Initialement paru sous le titre The Birth house, L’accoucheuse de Scots Bay a été écrit par Ami McKay en 2006 avant d’être traduit en français en 2020 par Sonya Malaborza. Ce roman acclamé par la critique campe son action à Scots Bay, en Nouvelle-Écosse, où l’autrice habite aujourd’hui. Or, cette dernière s’est plutôt intéressée à la vie des femmes du début des années 1900, alors que les accoucheuses à domicile étaient la norme à bien des endroits, malgré les progrès que semblait alors faire la médecine.
L’ouvrage offre d’ailleurs une critique de ces progrès. Ils sont décrits dans le récit bien documenté de L’accoucheuse de Scots Bay comme souvent imposés aux femmes, bien que parfois invasifs et non nécessaires. Ici, morphine, épisiotomie et forceps systématiques apparaissent comme une opération de routine visant à éviter la souffrance d’une délivrance au naturel.
L’histoire commence alors que la narratrice, Dora Rare, n’a que 17 ans. Jeune fille libre et un peu naïve, elle habite la maison familiale avec ses parents et ses nombreux frères. Bien qu’elle ait l’âge de se marier, elle n’a aucun prétendant et seulement un vague intérêt pour un garçon de la baie.

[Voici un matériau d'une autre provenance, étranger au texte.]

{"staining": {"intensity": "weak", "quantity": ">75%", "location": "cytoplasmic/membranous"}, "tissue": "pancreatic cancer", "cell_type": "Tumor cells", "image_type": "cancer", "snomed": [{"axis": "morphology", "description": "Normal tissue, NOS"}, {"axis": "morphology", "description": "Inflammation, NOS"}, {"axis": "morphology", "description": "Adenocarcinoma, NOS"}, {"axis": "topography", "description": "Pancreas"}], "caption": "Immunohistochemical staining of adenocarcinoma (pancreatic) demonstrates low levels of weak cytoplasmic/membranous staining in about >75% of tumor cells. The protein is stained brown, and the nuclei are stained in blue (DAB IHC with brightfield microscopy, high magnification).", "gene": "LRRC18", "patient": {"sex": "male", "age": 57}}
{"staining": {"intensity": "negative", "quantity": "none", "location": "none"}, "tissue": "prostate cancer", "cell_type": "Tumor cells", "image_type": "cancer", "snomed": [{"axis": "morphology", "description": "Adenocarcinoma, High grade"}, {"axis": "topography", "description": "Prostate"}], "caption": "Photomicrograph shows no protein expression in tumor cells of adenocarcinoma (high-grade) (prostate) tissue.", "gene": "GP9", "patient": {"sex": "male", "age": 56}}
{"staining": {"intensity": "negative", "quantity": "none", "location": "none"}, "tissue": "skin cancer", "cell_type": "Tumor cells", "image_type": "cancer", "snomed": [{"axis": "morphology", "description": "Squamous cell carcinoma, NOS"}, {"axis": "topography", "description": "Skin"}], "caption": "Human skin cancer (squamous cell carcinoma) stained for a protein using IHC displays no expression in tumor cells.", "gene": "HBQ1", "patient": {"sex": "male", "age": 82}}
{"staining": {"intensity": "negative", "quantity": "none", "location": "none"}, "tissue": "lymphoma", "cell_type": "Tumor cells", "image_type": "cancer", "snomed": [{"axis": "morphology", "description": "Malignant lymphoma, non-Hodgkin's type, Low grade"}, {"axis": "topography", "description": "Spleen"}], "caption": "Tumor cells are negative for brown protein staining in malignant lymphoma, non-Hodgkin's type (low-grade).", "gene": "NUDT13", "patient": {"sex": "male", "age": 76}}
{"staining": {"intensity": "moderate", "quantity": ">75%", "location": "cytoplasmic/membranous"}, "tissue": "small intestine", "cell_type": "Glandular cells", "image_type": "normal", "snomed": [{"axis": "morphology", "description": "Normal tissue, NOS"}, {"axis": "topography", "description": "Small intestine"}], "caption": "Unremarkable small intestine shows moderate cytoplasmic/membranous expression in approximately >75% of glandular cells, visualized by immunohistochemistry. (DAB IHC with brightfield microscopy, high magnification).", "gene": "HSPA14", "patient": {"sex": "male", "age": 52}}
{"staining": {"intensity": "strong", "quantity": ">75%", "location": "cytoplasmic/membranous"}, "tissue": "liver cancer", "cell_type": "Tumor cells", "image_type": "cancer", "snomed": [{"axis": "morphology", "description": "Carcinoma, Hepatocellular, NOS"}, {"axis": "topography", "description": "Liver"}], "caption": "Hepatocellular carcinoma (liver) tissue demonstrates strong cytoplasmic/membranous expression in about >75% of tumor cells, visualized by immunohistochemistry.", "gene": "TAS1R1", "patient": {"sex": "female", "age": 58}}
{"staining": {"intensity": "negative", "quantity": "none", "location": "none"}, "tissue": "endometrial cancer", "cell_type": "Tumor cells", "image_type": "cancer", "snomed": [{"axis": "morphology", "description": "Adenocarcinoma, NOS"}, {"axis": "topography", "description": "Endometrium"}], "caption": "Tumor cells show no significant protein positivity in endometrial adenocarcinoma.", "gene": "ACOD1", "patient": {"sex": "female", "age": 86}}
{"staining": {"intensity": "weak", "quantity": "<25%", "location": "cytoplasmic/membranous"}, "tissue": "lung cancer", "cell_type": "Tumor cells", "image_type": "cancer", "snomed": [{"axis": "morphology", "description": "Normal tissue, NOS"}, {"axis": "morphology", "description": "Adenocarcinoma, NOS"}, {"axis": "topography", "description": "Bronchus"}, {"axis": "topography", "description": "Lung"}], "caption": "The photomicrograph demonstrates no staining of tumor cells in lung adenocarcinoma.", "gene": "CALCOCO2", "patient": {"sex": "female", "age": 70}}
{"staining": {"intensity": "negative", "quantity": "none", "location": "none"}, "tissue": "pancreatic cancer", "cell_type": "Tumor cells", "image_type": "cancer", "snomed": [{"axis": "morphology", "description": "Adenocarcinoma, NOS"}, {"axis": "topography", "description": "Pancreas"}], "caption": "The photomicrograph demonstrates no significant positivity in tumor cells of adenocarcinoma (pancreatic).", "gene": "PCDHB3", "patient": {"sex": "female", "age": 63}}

M’ame B., l’accoucheuse de Scots Bay, demande un jour son aide pour un accouchement prématuré. C’est ainsi que commence la formation d’accoucheuse de Dora. M’ame B. la prendra par la suite chez elle pour lui apprendre tous les rudiments du métier, la jeune fille ayant alors renoncé à se marier. Or, la vie de Dora deviendra beaucoup plus compliquée lorsque surviendra une demande en mariage inattendue. En parallèle, le Thomas Thomas, nouvellement installé dans la région de Cannings, pas trop loin de la baie, sollicite les femmes de la région – et leurs maris – pour les inciter à contracter une assurance leur permettant d’accoucher en clinique. À la vieille accoucheuse de Scots Bay, puis à Dora, s’opposent donc les voix d’un homme et de sa médecine moderne.
Si le thème principal du roman est le savoir des femmes de l’époque sur la grossesse, sa prévention et l’accouchement, il se développe dans l’ouvrage différents sous-thèmes tels que l’explosion de Halifax survenue en décembre 1917, la Première Guerre mondiale ou encore la levée du mouvement féministe à Boston. On y rencontre aussi l’amour et l’amitié, tout comme la violence conjugale et familiale.
L’accoucheuse de Scots Bay est majoritairement construit sur une narration à la première personne, mais inclut aussi des éléments qui permettent de varier le point de vue, tels que des articles de journaux ou encore la correspondance échangée par Dora avec certains personnages.
C’est un beau roman dont la lecture est aisée malgré ses 560 pages. J’ai eu plaisir à m’y plonger et à y découvrir différents éléments de l’histoire liée à la première moitié du 20e siècle. Le thème des femmes et de leur lutte pour obtenir des soins obstétriques correspondant à leurs besoins et respectant leur rapport à leur corps commence à peine à être abordé dans les médias ces dernières années, et il était intéressant de le voir développé dans une perspective de récit historique.
L’accoucheuse de Scots Bay en extraits
« Deux petites têtes blondes se sont inclinées à l’unisson et les fillettes ont levé les yeux vers leur mère en souriant. Elles ont tendu la main pour caresser ses rondeurs une dernière fois. À quatre et cinq ans respectivement, elles se suivent en hauteur comme deux marches d’escalier. » (p. 100)
McKAY, Ami. L’accoucheuse de Scots Bay, Prise de parole, Sudbury, 2020, 560 p.